Here is what I learned from the words: Jack Welch, former CEO of General Electric, has a new life. Also a new wife, number three, but we're not counting. He is very rich, and he is continuing to earn money as a well paid speaker who could charge even more, and by selling his book, Winning. Thank heavens! (or Jack, with Suzy) some of this cash is going into scholarships for MBA students. And Jack and Suzy have a new column, published by the New York Times. Jack says he leads a fairytale life.

After the facts were gleaned, here is what I think I have learned from the song and dance at the interview.
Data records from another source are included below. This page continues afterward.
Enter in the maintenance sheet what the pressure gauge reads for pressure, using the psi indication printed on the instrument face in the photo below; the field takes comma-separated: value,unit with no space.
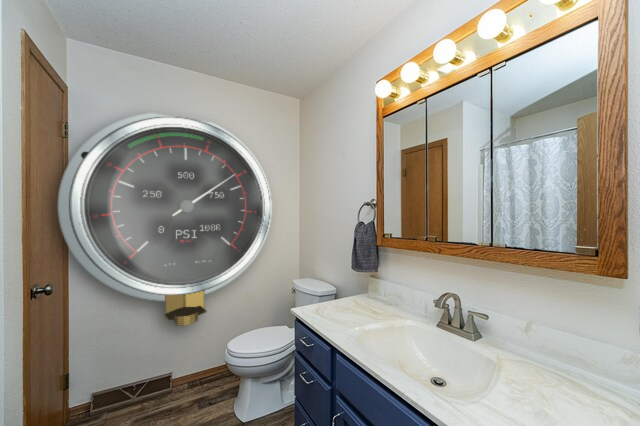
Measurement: 700,psi
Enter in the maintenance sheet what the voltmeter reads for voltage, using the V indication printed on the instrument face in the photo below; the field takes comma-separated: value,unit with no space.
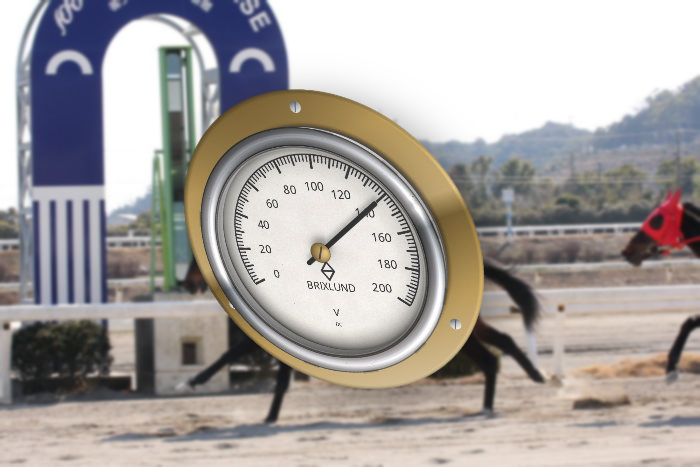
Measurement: 140,V
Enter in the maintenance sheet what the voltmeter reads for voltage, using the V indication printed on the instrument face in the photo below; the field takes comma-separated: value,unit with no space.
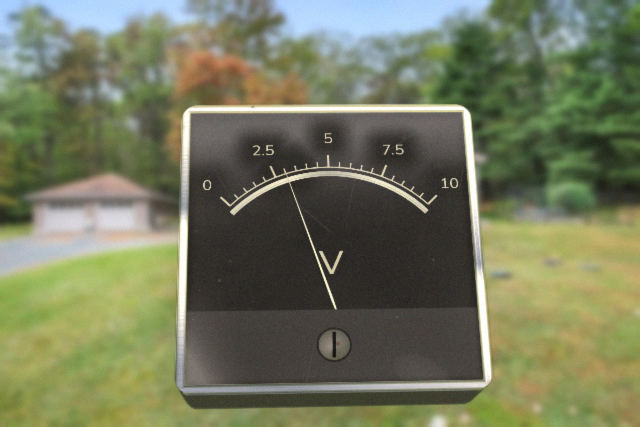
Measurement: 3,V
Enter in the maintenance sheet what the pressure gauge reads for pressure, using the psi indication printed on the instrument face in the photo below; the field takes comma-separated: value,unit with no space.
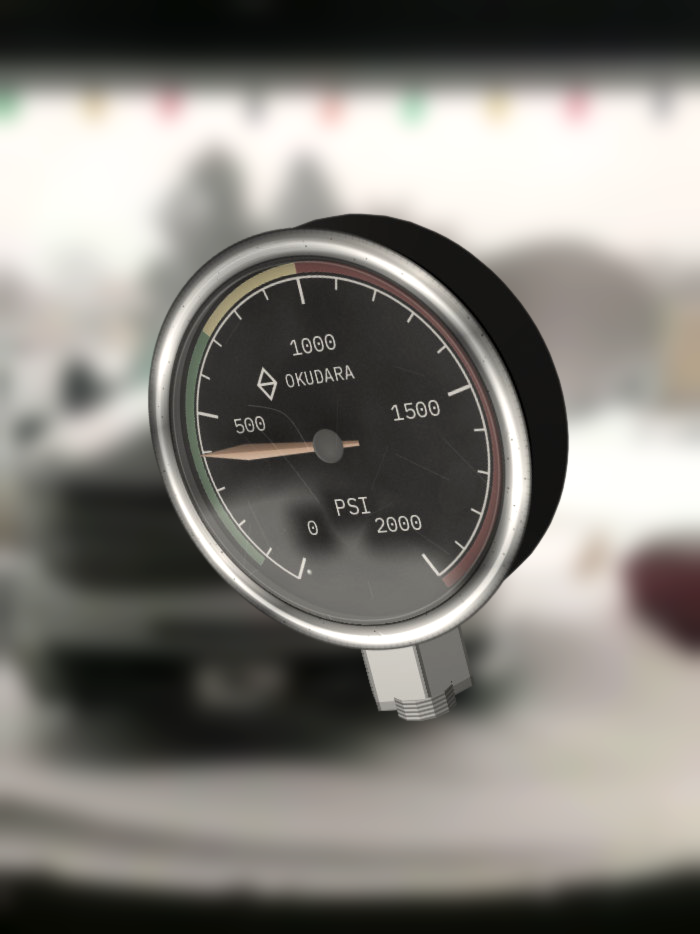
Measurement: 400,psi
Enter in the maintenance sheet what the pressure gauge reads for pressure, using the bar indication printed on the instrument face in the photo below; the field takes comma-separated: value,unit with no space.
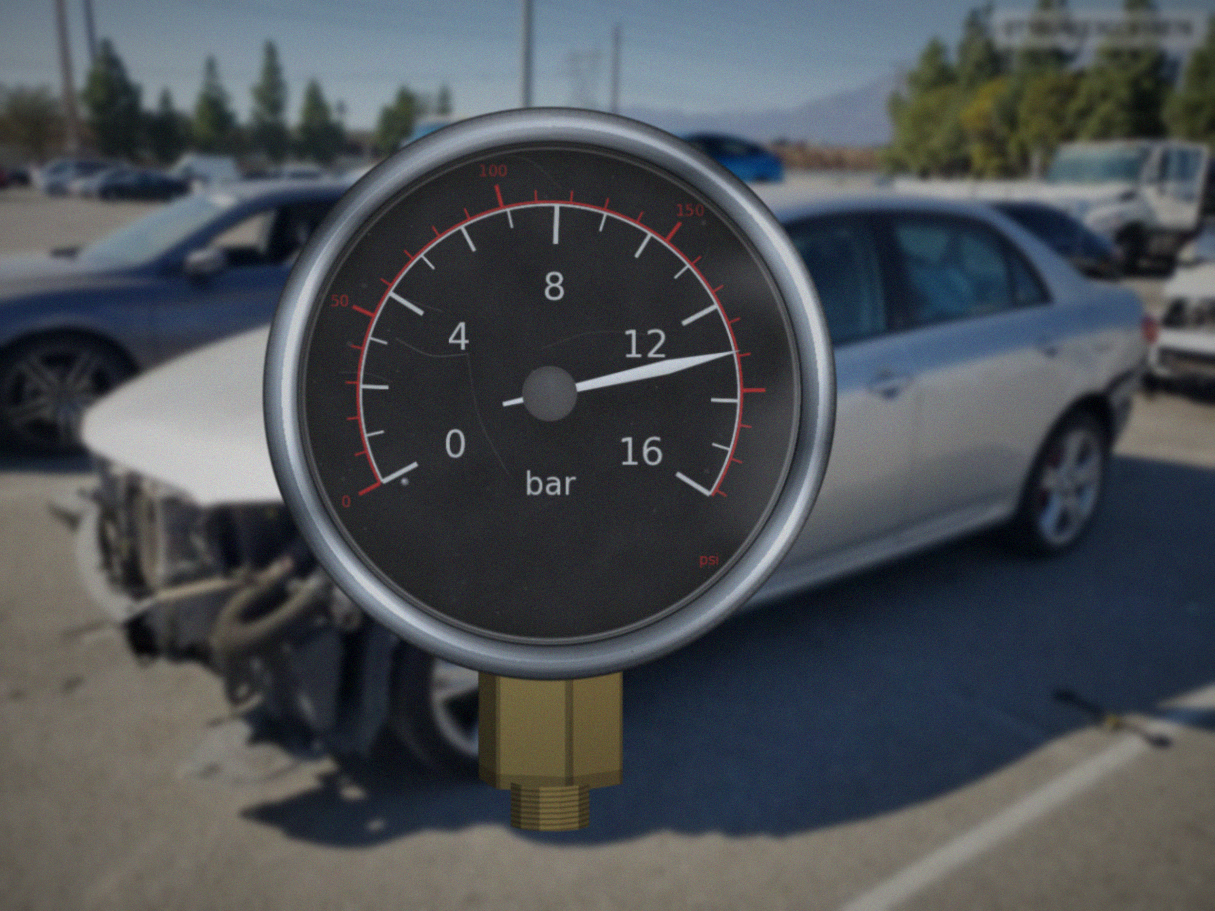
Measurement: 13,bar
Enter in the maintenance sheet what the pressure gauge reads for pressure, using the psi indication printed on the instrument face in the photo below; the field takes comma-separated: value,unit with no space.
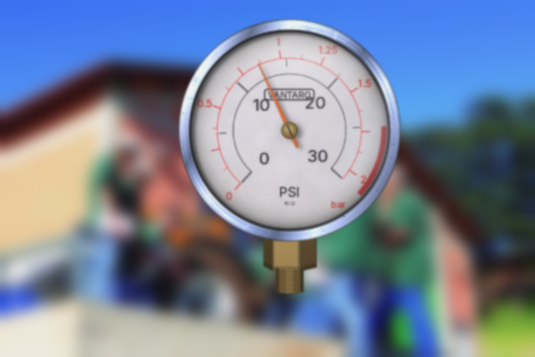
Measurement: 12.5,psi
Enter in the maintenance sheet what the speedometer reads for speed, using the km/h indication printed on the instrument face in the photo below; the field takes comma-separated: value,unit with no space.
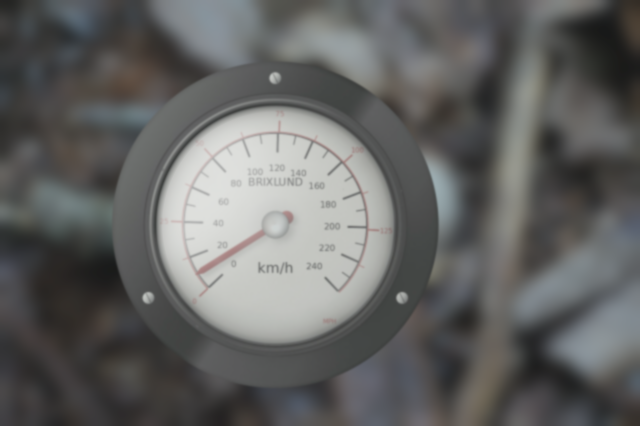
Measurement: 10,km/h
Jack, have I got the fairytale straight?

Jack is rich. Jack is successful.
Suzy is successful.
Jack loves Suzy.
Suzy loves Jack. Suzy is now rich.

Jack is rich. Jack was successful at running GE.
GE was successful.
Jack loves GE.
GE loves Jack. GE is now poorer, although not as poor as it would have been if Jack's initial retirement agreement had carried the day. Wife number two and her lawyers played a role here. Suzy encouraged Jack to learn the word "unseemly" when talking about large payouts. He used it three times in one hour with the FT.

Jack is rich. He is successful at telling how he ran GE.
John Q. Public longs to be successful. So does Jane Public.
Jack loves John Q. and Jane because . . .
John Q. and Jane love Jack. They are now poorer, to the tune of $20 for a book and £198 each to hear him.

So who exactly has won what, Jack? This part of the story is a little fuzzy, at best.

My reading: Jack has won the booby prize, for best dupe of the year. He's even duped himself.

The book we should really be paying to read is probably Suzy's Bingo!
But that assumes that getting rich is worth the trouble and frankly, if these people are winners, point me to the losers' circle, for (a?) better company.